▸ **Work item**
Transcribe every line of text from all the entries below without any changes, and leave the pictures out of your answer.

▸ **Supplied data**
————
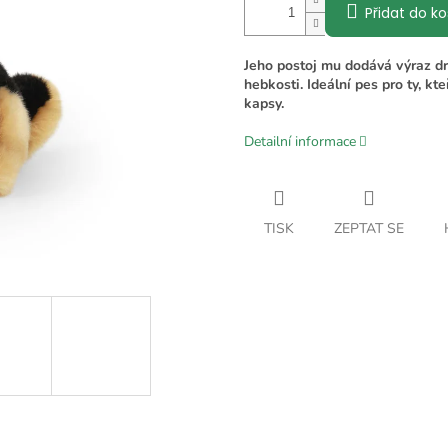
Přidat do ko
Jeho postoj mu dodává výraz drs
hebkosti. Ideální pes pro ty, kt
kapsy.
Detailní informace
TISK
ZEPTAT SE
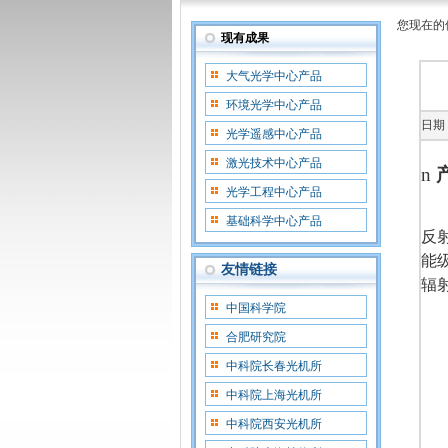
您现在的
现有成果
大气光学中心产品
环境光学中心产品
日期：
光学遥感中心产品
激光技术中心产品
n
光学工程中心产品
基础科学中心产品
反
能
友情链接
辐
中国科学院
合肥研究院
中科院长春光机所
中科院上海光机所
中科院西安光机所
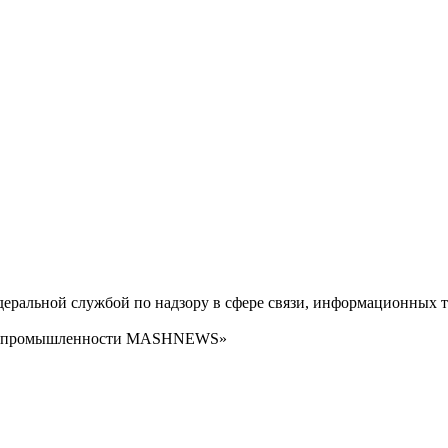
ральной службой по надзору в сфере связи, информационных т
сти промышленности MASHNEWS»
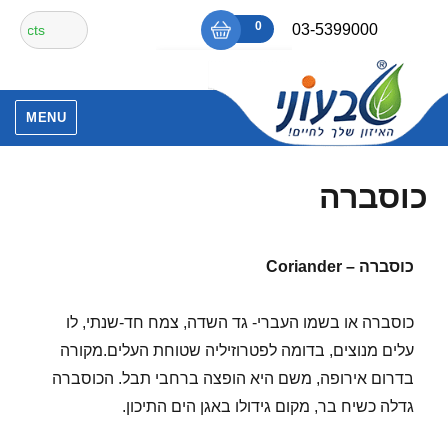
Ski
חיפוש
0
₪0
03-5399000
t
עבור:
conten
אין מוצרים בסל הקניות.
MENU
כוסברה
כוסברה –
Coriander
כוסברה או בשמו העברי- גד השדה, צמח חד-שנתי, לו
עלים מנוצים, בדומה לפטרוזיליה שטוחת העלים.מקורה
בדרום אירופה, משם היא הופצה ברחבי תבל. הכוסברה
גדלה כשיח בר, מקום גידולו באגן הים התיכון.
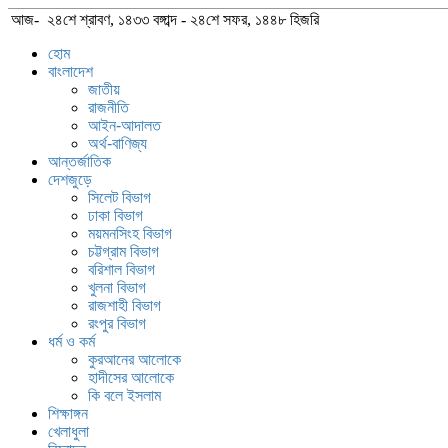
আজ- ২৪শে শ্রাবণ, ১৪৩৩ বঙ্গাব্দ - ২৪শে সফর, ১৪৪৮ হিজরি
হোম
বাংলাদেশ
জাতীয়
রাজনীতি
আইন-আদালত
অর্থ-বাণিজ্য
আন্তর্জাতিক
দেশজুড়ে
সিলেট বিভাগ
ঢাকা বিভাগ
ময়মনসিংহ বিভাগ
চট্টগ্রাম বিভাগ
বরিশাল বিভাগ
খুলনা বিভাগ
রাজশাহী বিভাগ
রংপুর বিভাগ
ধর্ম ও কর্ম
কুরআনের আলোকে
হাদীসের আলোকে
কি বলে ইসলাম
শিক্ষাঙ্গন
খেলাধুলা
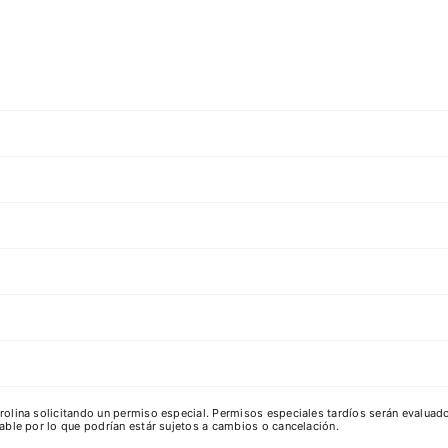
lina solicitando un permiso especial. Permisos especiales tardíos serán evaluad
ble por lo que podrían estár sujetos a cambios o cancelación.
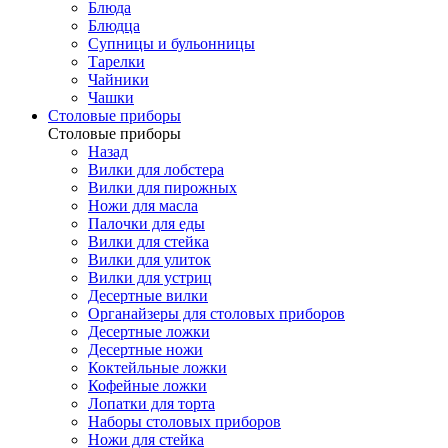
Блюда
Блюдца
Супницы и бульонницы
Тарелки
Чайники
Чашки
Cтоловые приборы
Cтоловые приборы
Назад
Вилки для лобстера
Вилки для пирожных
Ножи для масла
Палочки для еды
Вилки для стейка
Вилки для улиток
Вилки для устриц
Десертные вилки
Органайзеры для столовых приборов
Десертные ложки
Десертные ножи
Коктейльные ложки
Кофейные ложки
Лопатки для торта
Наборы столовых приборов
Ножи для стейка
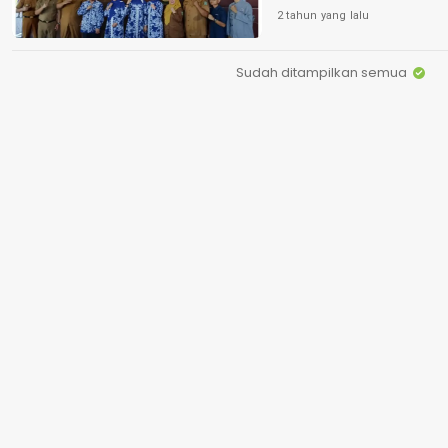
2 tahun yang lalu
Sudah ditampilkan semua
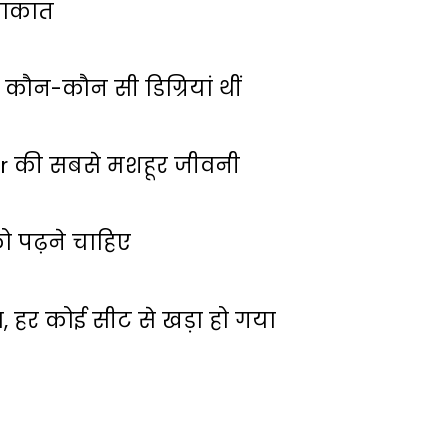
लाकात
कौन-कौन सी डिग्रियां थीं
ar की सबसे मशहूर जीवनी
 पढ़ने चाहिए
ा, हर कोई सीट से खड़ा हो गया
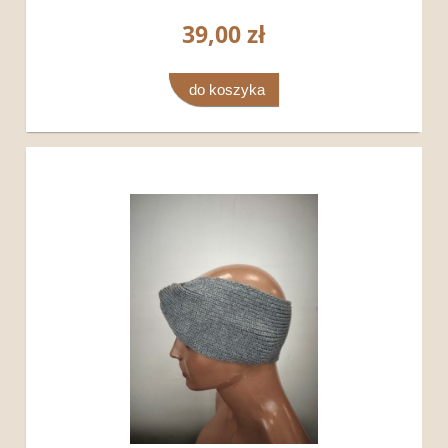
39,00 zł
do koszyka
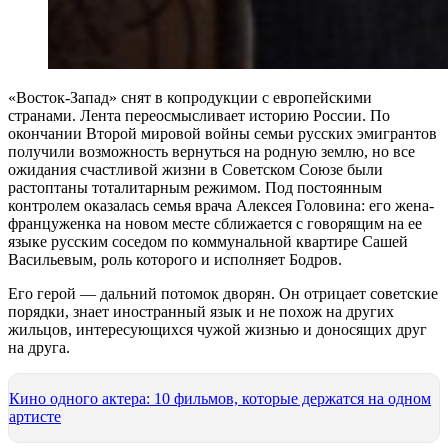
«Восток-Запад» снят в копродукции с европейскими
странами. Лента переосмысливает историю России. По
окончании Второй мировой войны семьи русских эмигрантов
получили возможность вернуться на родную землю, но все
ожидания счастливой жизни в Советском Союзе были
растоптаны тоталитарным режимом. Под постоянным
контролем оказалась семья врача Алексея Головина: его жена-
француженка на новом месте сближается с говорящим на ее
языке русским соседом по коммунальной квартире Сашей
Васильевым, роль которого и исполняет Бодров.
Его герой — дальний потомок дворян. Он отрицает советские
порядки, знает иностранный язык и не похож на других
жильцов, интересующихся чужой жизнью и доносящих друг
на друга.
Кино одного актера: 10 фильмов, которые держатся на одном
артисте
————
▸ **Result of the exercise**
Přidat do ko
Jeho postoj mu dodává výraz drs
hebkosti. Ideální pes pro ty, kt
kapsy.
Detailní informace
TISK
ZEPTAT SE
您现在的
现有成果
大气光学中心产品
环境光学中心产品
日期：
光学遥感中心产品
激光技术中心产品
n
光学工程中心产品
基础科学中心产品
反
能
友情链接
辐
中国科学院
合肥研究院
中科院长春光机所
中科院上海光机所
中科院西安光机所
ральной службой по надзору в сфере связи, информационных т
сти промышленности MASHNEWS»
Ski
חיפוש
0
₪0
03-5399000
t
עבור:
conten
אין מוצרים בסל הקניות.
MENU
כוסברה
כוסברה –
Coriander
כוסברה או בשמו העברי- גד השדה, צמח חד-שנתי, לו
עלים מנוצים, בדומה לפטרוזיליה שטוחת העלים.מקורה
בדרום אירופה, משם היא הופצה ברחבי תבל. הכוסברה
גדלה כשיח בר, מקום גידולו באגן הים התיכון.
আজ- ২৪শে শ্রাবণ, ১৪৩৩ বঙ্গাব্দ - ২৪শে সফর, ১৪৪৮ হিজরি
হোম
বাংলাদেশ
জাতীয়
রাজনীতি
আইন-আদালত
অর্থ-বাণিজ্য
আন্তর্জাতিক
দেশজুড়ে
সিলেট বিভাগ
ঢাকা বিভাগ
ময়মনসিংহ বিভাগ
চট্টগ্রাম বিভাগ
বরিশাল বিভাগ
খুলনা বিভাগ
রাজশাহী বিভাগ
রংপুর বিভাগ
ধর্ম ও কর্ম
কুরআনের আলোকে
হাদীসের আলোকে
কি বলে ইসলাম
শিক্ষাঙ্গন
খেলাধুলা
lina solicitando un permiso especial. Permisos especiales tardíos serán evaluad
ble por lo que podrían estár sujetos a cambios o cancelación.
Блюда
Блюдца
Супницы и бульонницы
Тарелки
Чайники
Чашки
Cтоловые приборы
Cтоловые приборы
Назад
Вилки для лобстера
Вилки для пирожных
Ножи для масла
Палочки для еды
Вилки для стейка
Вилки для улиток
Вилки для устриц
Десертные вилки
Органайзеры для столовых приборов
Десертные ложки
Десертные ножи
Коктейльные ложки
Кофейные ложки
Лопатки для торта
Наборы столовых приборов
Ножи для стейка
2 tahun yang lalu
Sudah ditampilkan semua
लाकात
कौन-कौन सी डिग्रियां थीं
ar की सबसे मशहूर जीवनी
 पढ़ने चाहिए
ा, हर कोई सीट से खड़ा हो गया
39,00 zł
do koszyka
«Восток-Запад» снят в копродукции с европейскими
странами. Лента переосмысливает историю России. По
окончании Второй мировой войны семьи русских эмигрантов
получили возможность вернуться на родную землю, но все
ожидания счастливой жизни в Советском Союзе были
растоптаны тоталитарным режимом. Под постоянным
контролем оказалась семья врача Алексея Головина: его жена-
француженка на новом месте сближается с говорящим на ее
языке русским соседом по коммунальной квартире Сашей
Васильевым, роль которого и исполняет Бодров.
Его герой — дальний потомок дворян. Он отрицает советские
порядки, знает иностранный язык и не похож на других
жильцов, интересующихся чужой жизнью и доносящих друг
на друга.
Кино одного актера: 10 фильмов, которые держатся на одном
артисте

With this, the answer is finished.